Hu will serve as a senior scientific advisor to the Office of Environmental Quality (ENV), where she will work on a wide range of policy-related issues related to sustainable urban development, smart cities and green buildings. The ENV develops, coordinates and implements U.S. foreign policy objectives across a spectrum of environmental issues and challenges at several multilateral institutions and entities, including the United Nations. Following her fellowship, she will serve as an occasional consultant for short-term projects.
“Ming’s substantial research and work in developing sustainable, net-zero building strategies has made her a valuable voice in the world’s efforts to reduce carbon emissions,” said Dr.
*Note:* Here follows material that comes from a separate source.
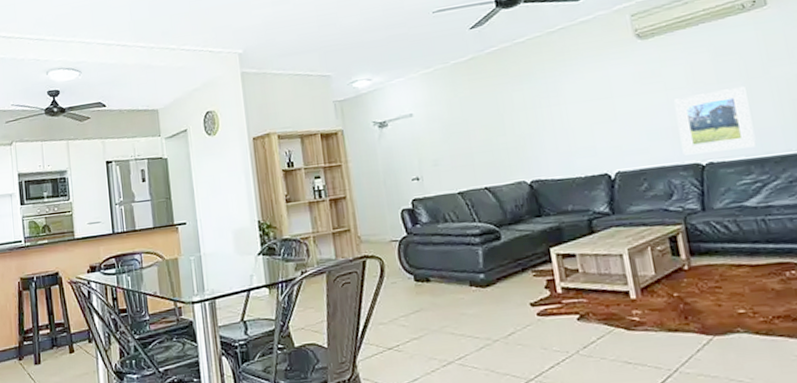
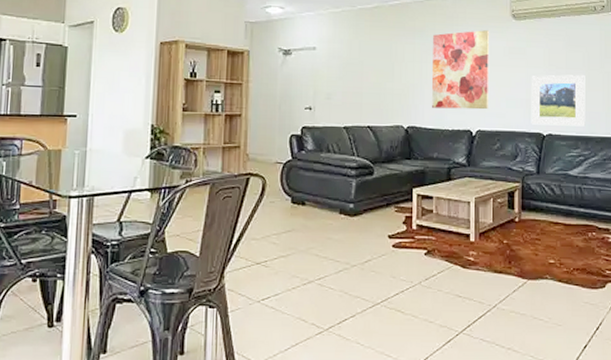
wall art: none [543,58,625,156] -> present [431,30,490,110]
Dawn Jourdan, dean of the School of Architecture, Planning and Preservation. “This is a well-deserved honor, and we are very proud of her continued success.”
Hu is an associate professor in the School of Architecture, Planning and Preservation with affiliations at the Maryland Energy Innovation Institute, UMD’s Brain and Behavior Institute and the A. James Clark School Department of Civil and Environmental Engineering, where she received a Ph.D. in 2022. A 2020-21 U.S. Fulbright grantee, she investigated net zero renovation strategies in Europe’s Nordic Region as part of the Fulbright Finland Foundation. Hu is the author of Net Zero Building: Predicted and Unintended Consequences and Smart Technologies and Design for Healthy Environments, and has authored over 50 peer-reviewed papers and conference proceeding papers. She has been awarded research grants from the National Science Foundation, University of Maryland Sustainability Fund, The Rockefeller Foundation, The American Institute of Architects and others. She is a board member of the Architecture Research Center Consortium (ARCC) and the Building Technology Educator Society (BTES). She also served on the National Committee of the International Code Council and on the Maryland Green Building Council.